ACTIVITY
Find every line in the data that contains the string "tempo", matching case exactly, and copy each of those lines in full.

RECORDS SUPPLIED
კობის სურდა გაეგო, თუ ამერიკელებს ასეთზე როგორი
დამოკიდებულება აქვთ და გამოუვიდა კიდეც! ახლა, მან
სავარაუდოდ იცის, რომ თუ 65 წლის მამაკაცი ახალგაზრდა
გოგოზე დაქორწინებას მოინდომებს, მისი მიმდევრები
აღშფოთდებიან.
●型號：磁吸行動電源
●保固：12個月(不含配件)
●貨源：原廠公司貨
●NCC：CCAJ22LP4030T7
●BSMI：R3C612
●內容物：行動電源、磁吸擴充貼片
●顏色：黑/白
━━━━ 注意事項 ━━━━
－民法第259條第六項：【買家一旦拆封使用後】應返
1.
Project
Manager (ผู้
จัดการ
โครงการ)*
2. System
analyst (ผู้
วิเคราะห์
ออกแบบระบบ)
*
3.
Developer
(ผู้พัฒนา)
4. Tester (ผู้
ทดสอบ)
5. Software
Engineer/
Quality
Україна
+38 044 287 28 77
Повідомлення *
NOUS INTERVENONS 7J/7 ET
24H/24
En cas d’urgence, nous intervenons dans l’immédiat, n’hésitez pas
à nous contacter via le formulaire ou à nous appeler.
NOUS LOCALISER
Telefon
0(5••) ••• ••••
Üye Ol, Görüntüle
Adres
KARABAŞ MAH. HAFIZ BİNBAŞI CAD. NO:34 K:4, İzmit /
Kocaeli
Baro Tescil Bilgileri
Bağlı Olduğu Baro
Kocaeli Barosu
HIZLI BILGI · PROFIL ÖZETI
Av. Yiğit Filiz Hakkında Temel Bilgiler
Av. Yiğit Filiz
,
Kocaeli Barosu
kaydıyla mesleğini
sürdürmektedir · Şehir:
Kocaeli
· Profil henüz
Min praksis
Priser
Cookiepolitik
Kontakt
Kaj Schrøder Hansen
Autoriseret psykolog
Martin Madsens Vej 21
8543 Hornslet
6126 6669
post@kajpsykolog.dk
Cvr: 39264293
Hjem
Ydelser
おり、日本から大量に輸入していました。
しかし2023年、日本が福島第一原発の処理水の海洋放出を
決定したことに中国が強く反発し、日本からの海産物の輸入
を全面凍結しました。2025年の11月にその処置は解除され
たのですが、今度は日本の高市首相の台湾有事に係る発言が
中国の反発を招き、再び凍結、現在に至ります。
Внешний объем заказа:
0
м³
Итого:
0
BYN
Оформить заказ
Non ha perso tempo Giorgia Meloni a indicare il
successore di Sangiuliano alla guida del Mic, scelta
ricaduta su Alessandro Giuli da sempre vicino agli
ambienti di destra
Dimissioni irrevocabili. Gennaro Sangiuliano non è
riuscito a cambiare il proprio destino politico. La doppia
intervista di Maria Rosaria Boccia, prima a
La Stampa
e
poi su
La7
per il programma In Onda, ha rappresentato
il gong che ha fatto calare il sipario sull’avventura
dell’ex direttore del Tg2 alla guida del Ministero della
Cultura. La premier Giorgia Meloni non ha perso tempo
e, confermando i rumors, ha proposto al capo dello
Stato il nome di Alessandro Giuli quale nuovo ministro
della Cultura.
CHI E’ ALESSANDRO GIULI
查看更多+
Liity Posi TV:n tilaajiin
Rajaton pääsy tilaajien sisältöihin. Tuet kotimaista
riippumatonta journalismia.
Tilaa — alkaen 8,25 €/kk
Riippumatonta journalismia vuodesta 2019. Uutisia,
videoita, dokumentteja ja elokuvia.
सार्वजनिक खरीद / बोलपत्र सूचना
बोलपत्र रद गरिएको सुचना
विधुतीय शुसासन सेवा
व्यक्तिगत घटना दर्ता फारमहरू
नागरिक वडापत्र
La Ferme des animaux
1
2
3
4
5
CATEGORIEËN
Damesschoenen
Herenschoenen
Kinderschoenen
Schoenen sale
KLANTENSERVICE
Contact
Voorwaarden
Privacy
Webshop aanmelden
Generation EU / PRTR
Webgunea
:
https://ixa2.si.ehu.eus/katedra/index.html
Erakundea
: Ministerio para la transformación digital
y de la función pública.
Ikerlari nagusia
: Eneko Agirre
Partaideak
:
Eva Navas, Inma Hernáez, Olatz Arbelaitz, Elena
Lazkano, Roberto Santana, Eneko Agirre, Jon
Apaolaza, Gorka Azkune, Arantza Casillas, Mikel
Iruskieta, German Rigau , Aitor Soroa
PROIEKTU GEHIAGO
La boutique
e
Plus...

EXPECTED OUTPUT
Non ha perso tempo Giorgia Meloni a indicare il
Cultura. La premier Giorgia Meloni non ha perso tempo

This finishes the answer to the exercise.